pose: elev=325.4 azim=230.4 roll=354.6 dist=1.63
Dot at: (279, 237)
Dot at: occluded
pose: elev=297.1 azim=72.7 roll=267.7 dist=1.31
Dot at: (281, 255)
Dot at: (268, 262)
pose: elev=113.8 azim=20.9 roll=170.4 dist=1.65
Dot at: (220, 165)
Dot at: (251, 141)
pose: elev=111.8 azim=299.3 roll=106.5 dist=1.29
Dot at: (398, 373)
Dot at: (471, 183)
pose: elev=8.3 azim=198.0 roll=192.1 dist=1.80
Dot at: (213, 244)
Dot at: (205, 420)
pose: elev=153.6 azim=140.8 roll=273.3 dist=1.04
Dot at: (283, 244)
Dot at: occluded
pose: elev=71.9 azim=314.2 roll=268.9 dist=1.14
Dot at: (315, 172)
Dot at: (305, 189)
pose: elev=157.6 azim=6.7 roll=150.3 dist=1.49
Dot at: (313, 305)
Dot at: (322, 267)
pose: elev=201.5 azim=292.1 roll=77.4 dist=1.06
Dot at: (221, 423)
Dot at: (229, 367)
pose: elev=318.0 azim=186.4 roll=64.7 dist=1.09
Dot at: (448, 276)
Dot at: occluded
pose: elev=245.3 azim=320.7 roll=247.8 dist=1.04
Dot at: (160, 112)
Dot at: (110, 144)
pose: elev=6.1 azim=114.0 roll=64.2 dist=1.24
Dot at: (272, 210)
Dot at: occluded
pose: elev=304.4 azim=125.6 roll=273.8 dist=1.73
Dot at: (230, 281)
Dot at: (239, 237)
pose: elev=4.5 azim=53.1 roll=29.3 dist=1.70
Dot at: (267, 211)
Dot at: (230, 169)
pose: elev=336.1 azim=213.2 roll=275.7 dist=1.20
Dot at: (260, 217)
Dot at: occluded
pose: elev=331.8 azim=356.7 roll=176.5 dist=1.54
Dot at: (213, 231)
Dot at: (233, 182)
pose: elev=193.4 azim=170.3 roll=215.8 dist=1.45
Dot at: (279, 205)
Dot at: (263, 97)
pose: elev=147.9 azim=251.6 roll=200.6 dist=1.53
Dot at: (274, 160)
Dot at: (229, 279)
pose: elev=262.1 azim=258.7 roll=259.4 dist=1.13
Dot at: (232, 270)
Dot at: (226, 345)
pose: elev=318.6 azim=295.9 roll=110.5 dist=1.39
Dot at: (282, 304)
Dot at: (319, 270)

+===+

Copy out, word for word, the part of the listing above that opens with the line containing "pose: elev=71.9 azim=314.2" and closes with the line containing "Dot at: (233, 182)", including both of those lines.

ANSWER FOR THE TASK:
pose: elev=71.9 azim=314.2 roll=268.9 dist=1.14
Dot at: (315, 172)
Dot at: (305, 189)
pose: elev=157.6 azim=6.7 roll=150.3 dist=1.49
Dot at: (313, 305)
Dot at: (322, 267)
pose: elev=201.5 azim=292.1 roll=77.4 dist=1.06
Dot at: (221, 423)
Dot at: (229, 367)
pose: elev=318.0 azim=186.4 roll=64.7 dist=1.09
Dot at: (448, 276)
Dot at: occluded
pose: elev=245.3 azim=320.7 roll=247.8 dist=1.04
Dot at: (160, 112)
Dot at: (110, 144)
pose: elev=6.1 azim=114.0 roll=64.2 dist=1.24
Dot at: (272, 210)
Dot at: occluded
pose: elev=304.4 azim=125.6 roll=273.8 dist=1.73
Dot at: (230, 281)
Dot at: (239, 237)
pose: elev=4.5 azim=53.1 roll=29.3 dist=1.70
Dot at: (267, 211)
Dot at: (230, 169)
pose: elev=336.1 azim=213.2 roll=275.7 dist=1.20
Dot at: (260, 217)
Dot at: occluded
pose: elev=331.8 azim=356.7 roll=176.5 dist=1.54
Dot at: (213, 231)
Dot at: (233, 182)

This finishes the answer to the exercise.